> **Directions**
Extract every line of the records below that contains the string "email". Case matters.

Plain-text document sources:
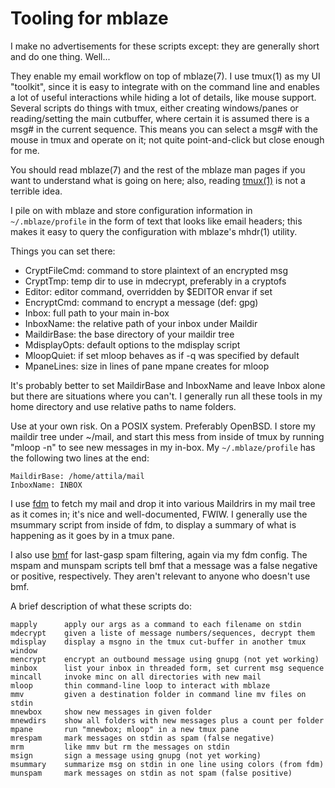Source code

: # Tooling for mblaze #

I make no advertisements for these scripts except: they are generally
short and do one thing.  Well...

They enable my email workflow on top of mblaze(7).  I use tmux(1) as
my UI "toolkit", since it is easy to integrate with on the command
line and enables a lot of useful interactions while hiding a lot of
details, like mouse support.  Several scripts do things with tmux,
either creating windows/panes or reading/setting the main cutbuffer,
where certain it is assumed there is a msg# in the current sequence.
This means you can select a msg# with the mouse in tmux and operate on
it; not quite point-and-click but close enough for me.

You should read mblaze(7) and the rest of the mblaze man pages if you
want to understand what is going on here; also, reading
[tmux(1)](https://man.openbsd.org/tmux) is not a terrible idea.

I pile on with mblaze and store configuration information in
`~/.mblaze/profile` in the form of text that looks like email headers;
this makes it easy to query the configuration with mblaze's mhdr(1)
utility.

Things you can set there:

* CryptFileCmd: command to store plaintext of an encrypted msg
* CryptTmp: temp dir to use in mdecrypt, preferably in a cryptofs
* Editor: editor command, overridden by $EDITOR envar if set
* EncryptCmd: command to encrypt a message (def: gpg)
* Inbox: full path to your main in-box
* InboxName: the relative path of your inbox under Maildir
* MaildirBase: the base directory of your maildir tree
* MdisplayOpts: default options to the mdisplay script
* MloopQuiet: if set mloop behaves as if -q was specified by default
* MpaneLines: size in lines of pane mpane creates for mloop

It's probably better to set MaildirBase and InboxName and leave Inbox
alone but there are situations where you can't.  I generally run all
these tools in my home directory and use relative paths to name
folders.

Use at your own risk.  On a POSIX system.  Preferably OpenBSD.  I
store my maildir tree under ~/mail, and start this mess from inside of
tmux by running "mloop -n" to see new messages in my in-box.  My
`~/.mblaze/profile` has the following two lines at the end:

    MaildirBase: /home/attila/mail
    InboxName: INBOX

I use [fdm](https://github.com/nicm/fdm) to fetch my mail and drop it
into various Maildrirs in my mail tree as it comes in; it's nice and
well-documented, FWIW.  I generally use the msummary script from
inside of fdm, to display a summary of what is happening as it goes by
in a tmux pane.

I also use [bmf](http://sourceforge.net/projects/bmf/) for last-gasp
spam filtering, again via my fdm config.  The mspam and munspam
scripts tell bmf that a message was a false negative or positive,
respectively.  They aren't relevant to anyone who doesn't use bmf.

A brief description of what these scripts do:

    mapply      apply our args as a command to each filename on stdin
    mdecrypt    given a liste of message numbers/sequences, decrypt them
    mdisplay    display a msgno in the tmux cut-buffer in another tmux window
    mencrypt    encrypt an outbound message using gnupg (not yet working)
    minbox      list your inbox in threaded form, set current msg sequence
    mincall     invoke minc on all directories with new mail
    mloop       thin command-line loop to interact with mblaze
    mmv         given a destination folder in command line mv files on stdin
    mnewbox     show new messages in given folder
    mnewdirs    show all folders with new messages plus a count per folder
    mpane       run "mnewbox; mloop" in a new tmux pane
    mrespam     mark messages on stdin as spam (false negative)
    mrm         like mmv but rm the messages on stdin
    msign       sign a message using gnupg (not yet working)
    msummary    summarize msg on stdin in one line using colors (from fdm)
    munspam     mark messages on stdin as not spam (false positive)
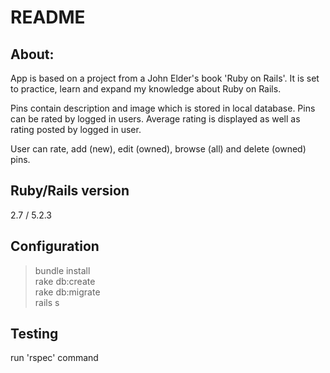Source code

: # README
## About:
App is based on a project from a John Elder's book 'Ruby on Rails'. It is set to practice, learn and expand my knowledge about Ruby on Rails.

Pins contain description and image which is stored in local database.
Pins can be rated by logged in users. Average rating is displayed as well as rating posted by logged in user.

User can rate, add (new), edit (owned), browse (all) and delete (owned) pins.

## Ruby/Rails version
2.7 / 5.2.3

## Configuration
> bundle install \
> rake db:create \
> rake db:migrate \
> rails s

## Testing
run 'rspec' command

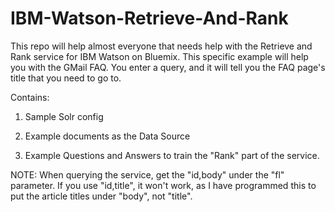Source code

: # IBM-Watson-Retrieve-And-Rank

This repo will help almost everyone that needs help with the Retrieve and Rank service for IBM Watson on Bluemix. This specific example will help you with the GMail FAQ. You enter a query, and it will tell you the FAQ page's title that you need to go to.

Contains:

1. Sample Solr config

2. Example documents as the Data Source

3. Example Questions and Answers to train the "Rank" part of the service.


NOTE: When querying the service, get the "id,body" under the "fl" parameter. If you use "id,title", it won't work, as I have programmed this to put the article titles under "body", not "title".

> **Result**
They enable my email workflow on top of mblaze(7).  I use tmux(1) as
`~/.mblaze/profile` in the form of text that looks like email headers;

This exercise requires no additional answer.